放置された憎しみ 創世記37章

 ヨセフの兄たちは、父が兄弟たちの誰よりも彼を愛しているのを見て、彼を憎み、穏やかに話すことができなかった(創世記37章4節)。
 


 ヨセフの生涯は創世記の37-50章にかけて記されています。そして、37章には、ヨセフが17歳の時、兄たちの強い憎しみによって奴隷として売られたことが記されています。

 ヨセフは早くして母を亡くし、母親が違う10人の兄たちの中で成長しなければなりませんでした(35:23-)。長男ルベンは父の側女と性的な関係をもって父の名を汚し(35:22、Ⅰ歴代5:1)、次男シメオンと三男レビはレイプされた妹のために計略をもってシェケムの男たちを虐殺するような者たちでした(34章)。父ヤコブとすれば、年老いてから産まれた最愛の妻ラケルの長男ヨセフこそ自分の後継者として考えていたのでしょう。他の兄弟たちとは差別して、彼には「あや織りの長服」を着せ、彼に特別な愛情を注いでいました(3,4節「だれよりも」)。

 兄たちの憎しみが寵愛をする父ではなく、弱い弟に向けられたことは自然なことだったでしょう。兄たちの憎しみは父の偏愛ばかりでなく、ヨセフの言動によっても増幅されました(5,8節「ますます彼を憎むようになった」)。2節には、兄たちの「悪いうわさ」をヨセフが父に告げたことが記されています。そして何よりも兄たちの感情を逆撫でしたのは、ヨセフが見た二つの夢を臆面もなく語ったことでした(7,9節)。その夢は、これから起ころうとしていることを神がヨセフに啓示しておられたのですが、兄たちからすれば、父のお気に入りが偉そうなことを語っているとしか受け止められませんでした。

 兄たちの「ねたみ」(11節、使徒7:9)や「憎しみ」から来る敵意は、父がいるところでは抑制されていました。しかし、父のいないところではそうではなくなりました。父の使いでやって来るヨセフを見たとき彼らの憎しみは明確な殺意となりました(20節)。

 「ねたみ」や「憎しみ」が放置されるとどのような結果になるかは、ヨセフの兄たちのケースだけではなく、「カイン」や「サウル」にも見られます(創世4章、Ⅱサムエル18章)。パウロは人がクリスチャンになる前の堕落した特徴を「ねたみ」や「憎しみ」ということばで表わしています(テトス3:3)。箴言は「憎しみは争いを引き起こし」(10:12)と警告しています。

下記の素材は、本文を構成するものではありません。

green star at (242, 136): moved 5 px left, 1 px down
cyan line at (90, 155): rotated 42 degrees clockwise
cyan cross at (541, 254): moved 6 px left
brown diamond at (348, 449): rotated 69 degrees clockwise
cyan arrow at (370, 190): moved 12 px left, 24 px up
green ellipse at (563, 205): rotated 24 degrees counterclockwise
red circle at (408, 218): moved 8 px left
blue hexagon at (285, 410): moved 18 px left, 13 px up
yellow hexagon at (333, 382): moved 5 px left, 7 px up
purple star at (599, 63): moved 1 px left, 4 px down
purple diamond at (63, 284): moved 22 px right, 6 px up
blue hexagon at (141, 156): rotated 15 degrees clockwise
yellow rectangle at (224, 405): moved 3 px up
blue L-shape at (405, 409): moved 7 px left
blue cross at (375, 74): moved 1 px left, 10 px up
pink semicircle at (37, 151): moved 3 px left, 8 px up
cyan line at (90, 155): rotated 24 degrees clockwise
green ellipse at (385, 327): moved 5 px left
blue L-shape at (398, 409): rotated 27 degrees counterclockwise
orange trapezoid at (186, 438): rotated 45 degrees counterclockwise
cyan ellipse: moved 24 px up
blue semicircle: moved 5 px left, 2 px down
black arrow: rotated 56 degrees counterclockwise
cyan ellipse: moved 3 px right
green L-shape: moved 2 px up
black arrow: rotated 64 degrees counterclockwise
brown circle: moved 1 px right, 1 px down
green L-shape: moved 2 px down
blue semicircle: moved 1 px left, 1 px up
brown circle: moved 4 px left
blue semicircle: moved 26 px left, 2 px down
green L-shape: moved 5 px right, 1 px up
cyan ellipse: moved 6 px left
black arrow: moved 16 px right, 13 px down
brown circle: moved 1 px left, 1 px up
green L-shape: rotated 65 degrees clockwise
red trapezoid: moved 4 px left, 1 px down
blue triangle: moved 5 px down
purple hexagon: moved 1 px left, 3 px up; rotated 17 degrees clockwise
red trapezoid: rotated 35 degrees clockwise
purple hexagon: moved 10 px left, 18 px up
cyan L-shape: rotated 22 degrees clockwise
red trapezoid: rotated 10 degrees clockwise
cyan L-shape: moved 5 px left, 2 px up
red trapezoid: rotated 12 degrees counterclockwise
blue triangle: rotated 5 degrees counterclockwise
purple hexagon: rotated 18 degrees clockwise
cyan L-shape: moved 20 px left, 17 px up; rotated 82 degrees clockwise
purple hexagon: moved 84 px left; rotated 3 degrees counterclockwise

 罪はさらに他の罪を発生させます。兄たちはヨセフを殺すことはしませんでしたが、ヨセフの人生を破壊し、夢の実現を阻止しようとしたのです。そして、父にはヨセフが獣に裂き殺されたと思わせるように偽装工作をしたのです(31,32節)。父は慰めを拒むほどの深い悲しみに陥りました。兄たちは父の悲しみを見て、きっと後悔したに違いありません。ヨセフを取り除いて、兄たちの気持ちは一時的には晴れたかもしれませんが、弟を売った罪悪感は彼らの心に残り続けたのです(42:21)。

 誰も自分の生まれる環境(国、親や家庭など)を選ぶことはできません。その人の置かれた状況や直面した問題によっては、その人のねたみや憎しみをよく理解できるということもあるでしょう。しかし、だからといってそれらを安易に放置することはとても危険です。ある人は「ねたみ」とは、最終的には神さまに対するものであることを指摘しています。「神さまは私が欲しいと思っているものをくださらない」と言っているのだと。ねたみ(ガラテヤ5:21、マルコ7:22)や憎しみを神の前に罪として悔い改め手放し、今ある恵みに目をとめましょう。ねたみや憎しみを放置することは、誰かの、またあなたの人生に害をもたらすことになるからです。


              このメッセージは2022.1.16のものです。